Before I started using advanced IDEs that could navigate project structures very quickly, it was normal to have a relatively poor visibility -- call it "fog of war/code". In a 500,000 line C++ project (I have seen a few in my career), as a junior dev, I might only understand a few thousand lines from a few files I have studied. And, I had very little idea of the overall architecture. I see LLMs here as a big opportunity. I assume that most huge software projects developed by non-tech companies look pretty similar -- organic, and poorly documented and tested.

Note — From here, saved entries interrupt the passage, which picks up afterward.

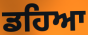
ਡਹਿਆ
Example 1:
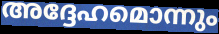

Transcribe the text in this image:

അദ്ദേഹമൊന്നും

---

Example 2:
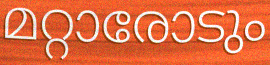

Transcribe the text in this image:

മറ്റാരോടും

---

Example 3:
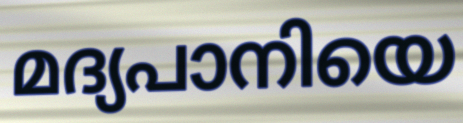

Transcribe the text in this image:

മദ്യപാനിയെ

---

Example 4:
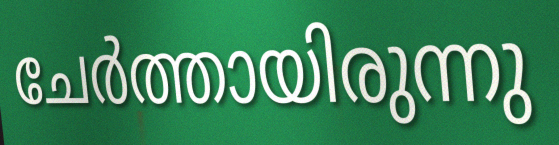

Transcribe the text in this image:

ചേർത്തായിരുന്നു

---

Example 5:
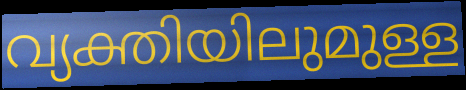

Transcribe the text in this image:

വ്യക്തിയിലുമുള്ള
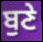
ਬੁਣੇ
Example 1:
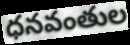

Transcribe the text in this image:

ధనవంతుల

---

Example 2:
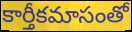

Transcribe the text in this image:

కార్తీకమాసంతో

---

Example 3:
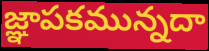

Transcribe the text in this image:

జ్ఞాపకమున్నదా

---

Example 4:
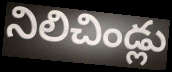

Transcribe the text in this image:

నిలిచిండ్లు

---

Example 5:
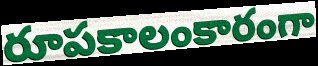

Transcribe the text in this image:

రూపకాలంకారంగా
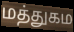
மத்துகம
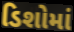
ડિશોમાં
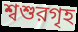
শ্বশুরগৃহ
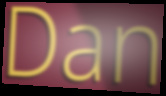
Dan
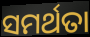
ସମର୍ଥତା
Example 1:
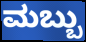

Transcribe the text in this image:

ಮಬ್ಬು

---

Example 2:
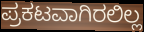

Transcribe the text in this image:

ಪ್ರಕಟವಾಗಿರಲಿಲ್ಲ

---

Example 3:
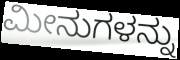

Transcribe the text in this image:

ಮೀನುಗಳನ್ನು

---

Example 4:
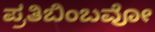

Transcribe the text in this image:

ಪ್ರತಿಬಿಂಬವೋ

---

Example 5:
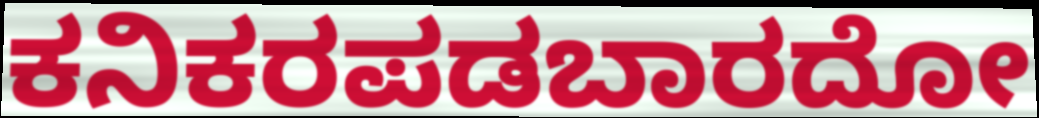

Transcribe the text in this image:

ಕನಿಕರಪಡಬಾರದೋ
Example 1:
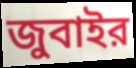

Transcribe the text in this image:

জুবাইর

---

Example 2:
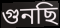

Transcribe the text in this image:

গুনছি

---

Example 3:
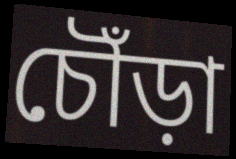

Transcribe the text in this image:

চৌঁড়া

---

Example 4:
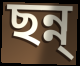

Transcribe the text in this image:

ছন্ন্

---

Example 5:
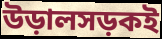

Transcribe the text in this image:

উড়ালসড়কই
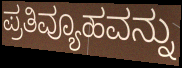
ಪ್ರತಿವ್ಯೂಹವನ್ನು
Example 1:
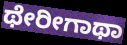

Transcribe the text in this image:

ಥೇರೀಗಾಥಾ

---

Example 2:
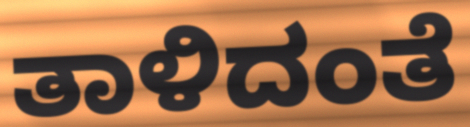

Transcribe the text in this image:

ತಾಳಿದಂತೆ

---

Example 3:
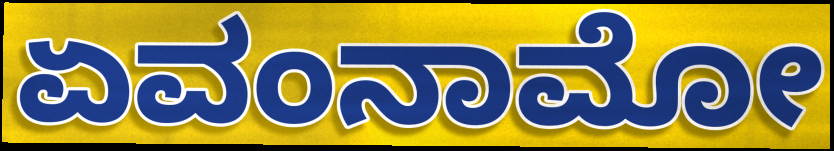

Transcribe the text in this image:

ಏವಂನಾಮೋ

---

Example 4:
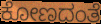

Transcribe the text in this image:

ಕೋಣದಂತೆ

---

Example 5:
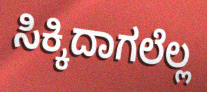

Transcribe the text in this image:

ಸಿಕ್ಕಿದಾಗಲೆಲ್ಲ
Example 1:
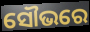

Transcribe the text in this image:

ସୌଭରେ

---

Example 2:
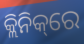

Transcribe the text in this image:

କ୍ଲିନିକ୍‌ରେ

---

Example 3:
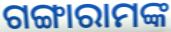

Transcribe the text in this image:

ଗଙ୍ଗାରାମଙ୍କ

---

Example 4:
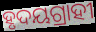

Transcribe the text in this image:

ହୃଦୟଗ୍ରାହୀ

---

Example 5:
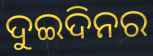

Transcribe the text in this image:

ଦୁଇଦିନର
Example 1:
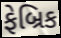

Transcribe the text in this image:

ફેબ્રિક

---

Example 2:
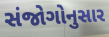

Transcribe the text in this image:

સંજોગોનુસાર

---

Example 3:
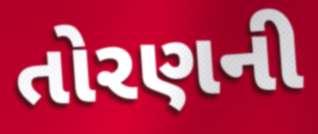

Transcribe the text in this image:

તોરણની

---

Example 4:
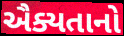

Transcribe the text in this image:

ઐક્યતાનો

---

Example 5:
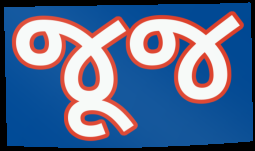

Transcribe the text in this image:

જૂજ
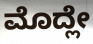
ಮೊದ್ಲೇ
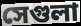
সেগুলা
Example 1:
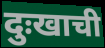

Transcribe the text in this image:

दुःखाची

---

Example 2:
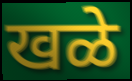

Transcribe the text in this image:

खळे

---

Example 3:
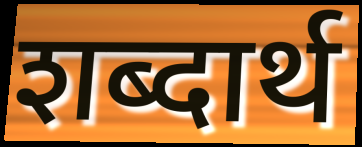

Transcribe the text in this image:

शब्दार्थ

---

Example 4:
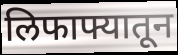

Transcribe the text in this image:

लिफाफ्यातून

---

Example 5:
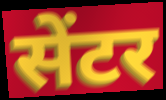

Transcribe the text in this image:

सेंटर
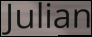
Julian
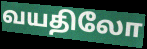
வயதிலோ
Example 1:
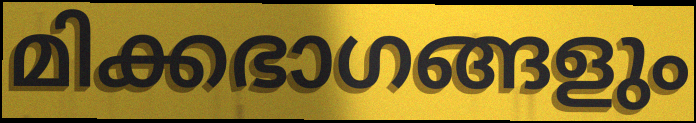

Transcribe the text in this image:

മിക്കഭാഗങ്ങളും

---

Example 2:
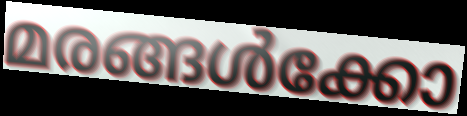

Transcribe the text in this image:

മരങ്ങൾക്കോ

I have a question: Many people have spoken about their experience of using LLMs to summarise long, complex PDFs. I am so ignorant on this matter. What is so different about reading a long PDF vs reading a large source base? Or can a modern LLM handle, say, 100 pages, but 10,000 pages is way too much? What happens to an LLM that tries to read 10,000 pages and summarise it? Is the summary rubbish?
Get the LLM to read and summarise N pages at a time, and store the outputs. Then, you concatenate those outputs into one "super summary" and use _that_ as context.
Theres some fidelity loss but it works for text, because there's quite often so much redundancy.
However, I'm not sure this technique could work on code.
You raise a good point. I had a former teammate who swore by Source Insight. To repeat myself, I wrote: <<Before I started using advanced IDEs that could navigate project structures very quickly>>. So, I was really talking about my life before I started using advanced IDEs. It was so hard to get a good grasp of a project and navigate quickly.